Once an ID thief accesses a customer’s account, they can change its associated email address so that the customer isn’t alerted to future communications.

“[A]t that point they are the customer,” explains Fitbit’s head of security, telling Krebs that the fraudster will then call up Fitbit to file a warranty complaint and get a replacement.

“They’re mainly interested in the premium devices,” like the $250 Fitbit Surge, he says.

Since ill-gotten electronics are often sold for significantly less than their retail price, it makes sense that scammers would go after the most expensive items.

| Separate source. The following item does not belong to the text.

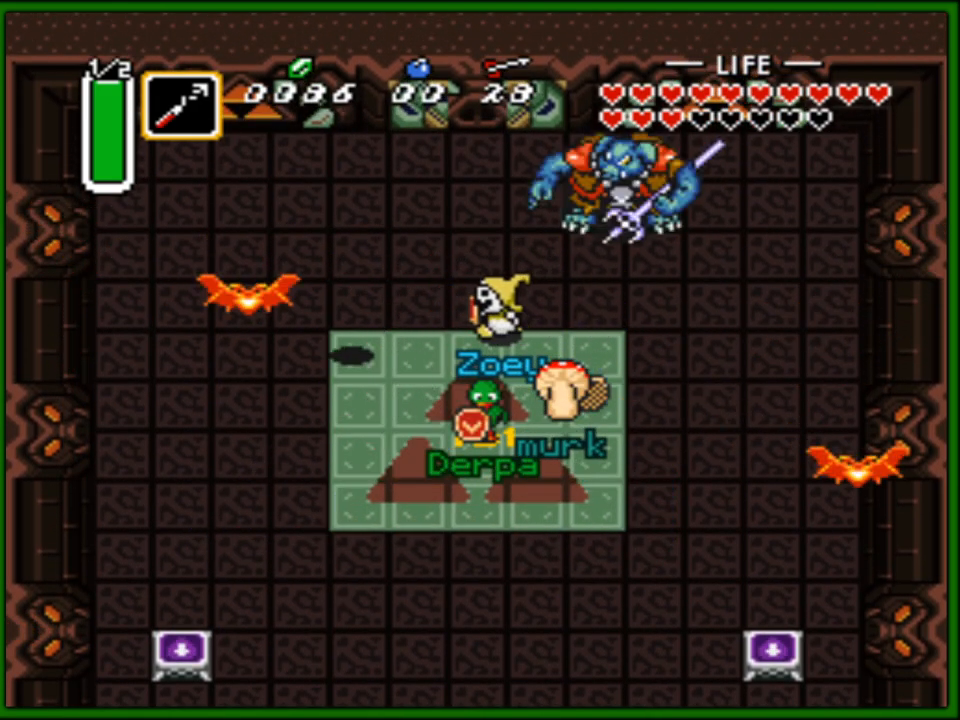
{"buttons": ["DPAD_UP", "DPAD_RIGHT"], "events": [[17, "DPAD_RIGHT", "down"], [50, "DPAD_UP", "up"], [67, "DPAD_UP", "down"], [267, "DPAD_RIGHT", "up"], [333, "DPAD_RIGHT", "down"]]}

The Fitbit exec says that the company has put new systems in place and re-trained its warranty folks in an effort to end the hemorrhaging.

“If we see an account that was used in a suspicious way, or a large number of login requests for accounts coming from a small group of Internet addresses, we’ll lock the account and have the customer reconfirm specific information,” he tells Krebs.

Fitbit says it is planning to beef up protection against ID theft by offering two-factor authentication — which requires that the user not just enter a password, but also a unique code sent to their phone or other device — but the company’s security chief is realistic and doesn’t really expect less-savvy Fitbit users to take advantage of the improved security.

“I’m not sure the type of user who is using the same password at every site is the great target for that,” he points out.